It’s the time of year when we are all making new year’s resolutions and trying to put in place plans and strategies to be healthier in the upcoming months. For some of us, this doesn’t just mean something like a gentle jog, it can mean something much more strenuous – marathon training. Most marathon training programmes last 16 weeks so this week sees runners competing in the London Marathon starting to ramp up their preparation.
Although competitive running has many health benefits, it puts a great deal of stress on your joints, which can lead to long-term problems if not managed correctly. One very common running-related problem is hip pain, which is often attributed to an inflamed labrum, or hip labral tear. The labrum is a fibrous rim on the socket of the joint, which is liable to damage in some situations. Runners suffering from a labral tear actually describe it as “a dull, burning sensation that wouldn’t go away”, rather than a more traditional ‘tear’ that is instantly obvious and causes a sharper, more immediate pain. Some people don’t even know that the tear has occurred when it first happens. The problem with this kind of pain is that, to a certain extent, people can get used to it and learn to push through the discomfort. This is the worst thing you can do for a labral tear as this will be making the problem worse and prolonging/exacerbating the pain in the longer term.
So, what exactly is a labral tear or inflamed labrum?
To begin to understand more about the problem, we need to start by understanding what the issue is and how it occurs. The labrum is a cartilage ring that stabilises the hip joint.

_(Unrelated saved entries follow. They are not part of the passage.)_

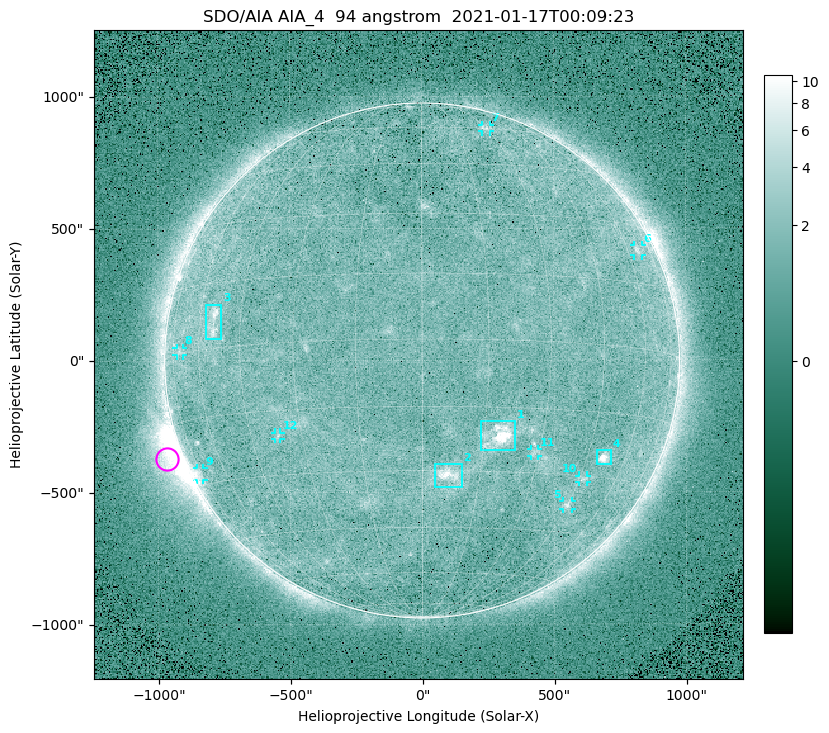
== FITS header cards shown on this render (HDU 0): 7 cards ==
TELESCOP= 'SDO/AIA '
INSTRUME= 'AIA_4   '
WAVELNTH=                   94
WAVEUNIT= 'angstrom'
DATE-OBS= '2021-01-17T00:09:23.12'
CTYPE1  = 'HPLN-TAN'
CTYPE2  = 'HPLT-TAN'

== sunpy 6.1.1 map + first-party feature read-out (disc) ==
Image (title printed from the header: SDO/AIA AIA_4  94 angstrom  2021-01-17T00:09:23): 512 x 512 px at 4.8 arcsec/px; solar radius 976 arcsec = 203 px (full disc in frame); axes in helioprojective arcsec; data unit not stated in the header (colour bar unlabelled)
Orientation: roll -0.138 deg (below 1 deg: not rotated)
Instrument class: DISC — disc imager (sunpy class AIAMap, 94 A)
Bright regions (active regions / flare kernels): reference = the median radial profile (limb darkening/brightening removed); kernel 5 px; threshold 5 sigma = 1.85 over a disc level ~1.64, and >= 1.15x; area >= 9 px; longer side >= 5 px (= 24 arcsec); searched inside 0.97 R_sun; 12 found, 12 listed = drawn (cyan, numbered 1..; 8 of them under ~33 arcsec drawn as corner ticks so the feature stays visible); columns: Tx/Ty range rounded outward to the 10 arcsec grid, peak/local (2 s.f.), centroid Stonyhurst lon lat
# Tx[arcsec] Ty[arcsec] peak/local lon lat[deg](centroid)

It behaves as the hip’s natural shock absorber, so really gets put to the test with high impact sports such as long-distance running, HIIT training, basketball and so on.
The causes of these different conditions are also very similar, they tend to be caused by really pushing yourself when undertaking a sport such as running but while not ensuring that you are taking time to build up the muscles suitably at the same time. Strength training is very important for looking after the joints of athletes such as runners. If people take the time to build up the muscles around key joints then this will pay dividends in the long run as it will help them absorb as much ‘shock’ as possible.
Hard to pinpoint the problem
Diagnosis can be tricky, especially without consulting orthopaedic experts, as the symptoms of a labral tear van be very similar to a joint which is just struggling with early-onset osteoarthritis or inflammation of the joint.
Here at the Fortius Clinic, we see a lot of patients – particularly younger patients – who have been keen runners and who are now struggling with inflammation of the labrum or a labral tear. In some cases, patients can get better with appropriate physiotherapy and a tailored rehabilitation programme. It does not necessarily mean the end of their running ambitions, but it is time to take stock and make sure you’re looking after your joints appropriately. Physiotherapy can help build up the muscles around the joint and provide the dexterity and support that the joint needs. If this approach isn’t successful though then patients will need to consult a hip surgeon specialising in hip arthroscopy to discuss if they do need an operation.